◆ COMPITI DELL'ESERCIZIO:
(A) Rispondi alle seguenti domande sul testo sulla prevenzione:
(i) Per quanti ordini di motivi l'autore ritiene importante parlare di prevenzione, e quali sono?
(ii) Dove e quando nacque la medicina occidentale?
(iii) Secondo la citazione di Galeno, quale parte delle malattie guarisce la natura?
(B) Elenca tutti i principi che, secondo il testo sulla prevenzione, la medicina occidentale delle origini considerava imprescindibili per conservare la sanità di corpo e anima.
(C) Prosegui il testo sulla prevenzione a partire dalla sua ultima frase.

##### BRANO DA LEGGERE

Perché è importante e forse addirittura necessario parlare di prevenzione? Credo per due ordini di motivi. Uno strettamente sanitario, ed uno di ordine sociale ed economico. La lettera che mi scrisse un caro amico scomparso, una riflessione per tutti, rivolta sopratutto a chi è “fuori” dal contesto sanitario dei malati cronici.

prevenzione


Alla base delle principali culture che hanno segnato l’evoluzione e la storia dell’uomo, in varie parti del pianeta, si ritrovano radici comuni, che fondano le pratiche mediche su principi di equilibrio e rispetto del proprio corpo, inteso come un unicum, da tutelare e preservare nella sua naturale e primigenia integrità.
La medicina occidentale, nata in Grecia almeno sette secoli prima dell’era cristiana, postulava allora come principi imprescindibili per la conservazione della sanità di corpo ed anima, l’attenzione all’alimentazione, la costante cura igienica del corpo e la pratica regolare di attività fisica.

Come diceva Galeno “ricordati che il miglior medico è la natura: guarisce i due terzi delle malattie e non parla male dei colleghi.”

Queste non sono altro che le basi, oggi riscoperte e proposte come novità, della prevenzione delle malattie del primo mondo, diabete e malattie metaboliche, cardiopatie, obesità, tabagismo, abuso di alcool.
La semplice ovvietà di questi precetti, si scontra con il senso di onnipotenza che ci deriva dalle sempre nuove frontiere della diagnostica, della medicina interventistica, dei nuovi farmaci.

Tutto ciò sembra marginalizzare i problemi di salute, anche i più gravi ed estremi, offrendo soluzioni e delle vie per eludere anche gli esiti più infausti. Diventa quindi più facile e “comodo” pensare di affidarsi ad essi, piuttosto che ad un percorso diverso, che preveda un investimento personale e quotidiano.

##########
##### DATI DA ANALIZZARE

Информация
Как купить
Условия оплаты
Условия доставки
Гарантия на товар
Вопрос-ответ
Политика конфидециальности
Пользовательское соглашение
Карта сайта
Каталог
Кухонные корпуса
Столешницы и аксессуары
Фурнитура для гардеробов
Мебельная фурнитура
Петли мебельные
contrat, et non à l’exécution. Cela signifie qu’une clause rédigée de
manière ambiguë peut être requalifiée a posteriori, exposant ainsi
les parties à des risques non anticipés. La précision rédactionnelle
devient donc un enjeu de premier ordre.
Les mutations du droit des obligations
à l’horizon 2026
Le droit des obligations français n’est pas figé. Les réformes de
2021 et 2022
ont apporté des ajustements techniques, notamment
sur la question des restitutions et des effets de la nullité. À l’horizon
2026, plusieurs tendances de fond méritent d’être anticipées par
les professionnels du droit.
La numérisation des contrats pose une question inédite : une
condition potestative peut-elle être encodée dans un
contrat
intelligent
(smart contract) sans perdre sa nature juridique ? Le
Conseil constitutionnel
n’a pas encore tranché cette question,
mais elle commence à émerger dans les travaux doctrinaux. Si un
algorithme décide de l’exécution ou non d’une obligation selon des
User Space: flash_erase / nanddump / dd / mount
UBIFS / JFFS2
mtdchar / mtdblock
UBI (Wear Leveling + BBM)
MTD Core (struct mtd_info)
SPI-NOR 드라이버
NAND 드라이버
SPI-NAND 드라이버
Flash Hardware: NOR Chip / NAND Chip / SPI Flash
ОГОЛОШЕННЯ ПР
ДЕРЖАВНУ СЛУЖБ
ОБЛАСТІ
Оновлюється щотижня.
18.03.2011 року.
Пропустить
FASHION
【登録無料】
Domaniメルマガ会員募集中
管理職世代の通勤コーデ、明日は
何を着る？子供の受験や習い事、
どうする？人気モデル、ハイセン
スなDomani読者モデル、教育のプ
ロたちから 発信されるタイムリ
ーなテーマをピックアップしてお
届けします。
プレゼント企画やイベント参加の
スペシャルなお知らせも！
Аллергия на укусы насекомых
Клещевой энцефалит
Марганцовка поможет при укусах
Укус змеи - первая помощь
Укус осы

##########

◆ RISULTATI PER COMPITO:
(A)
(i) L'autore indica due ordini di motivi: uno strettamente sanitario e uno di ordine sociale ed economico.
(ii) La medicina occidentale nacque in Grecia, almeno sette secoli prima dell'era cristiana.
(iii) Secondo Galeno, la natura guarisce i due terzi delle malattie.

(B) I principi sono l'attenzione all'alimentazione, la costante cura igienica del corpo e la pratica regolare di attività fisica.

(C)
Già Ippocrate, del resto, ammoniva “prima di guarire qualcuno, chiedigli se è disposto a rinunciare alle cose che lo hanno fatto ammalare.”

Le persone come, e come Mirko, che per lunghissima parte della propria vita si sono, e devono ancora, confrontarsi con una malattia, vi possono dire che un singolo, enorme gesto -la donazione e l’operazione di trapianto- salvano e redimono una vita; ma che poi sono i minuti, costanti atti quotidiani, all’apparenza insignificanti, che permettono di viverla a lungo, pienamente, e preservando il grande dono ricevuto.

Qui poi si innesta il secondo motivo di riflessione. Tutto ha un costo, e quanto viene giustamente esaltato e propagandato come una evoluzione positiva, non ultimo l’allungamento medio della vita, ed il netto miglioramento della prognosi di vita di pazienti affetti da malattie che solo pochi anni fa come incurabili, provoca una lievitazione dei costi della sanità pubblica.

L’Italia, con la riforma del sistema sanitario del 1978, pensato e voluto fra gli altri da Tina Anselmi, ha avuto per decenni il sistema sanitario migliore d’Europa. Purtroppo l’idea stessa di welfare è messa in discussione, non per ragioni di efficienza o perché si prospettino sistemi migliori, ma per un mero problema di sostenibilità economica.
Puntare tutto sulla iperspecializzazione delle cure e della diagnostica, toglie risorse, inevitabilmente, alle cure di base, all’assistenza e alla prevenzione. Che dovrebbe essere invece il punto focale di una politica sanitaria lungimirante. Bisogna farsi custodi del proprio benessere, e puntare a prevenire e mantenere la salute, prima di essere costretti a curarne le evoluzioni patologiche.”

Di Marco Menegus, deceduto nel 2019 a causa della Fibrosi Cistica. Forte alpinista, attaccato alla vita come non mai.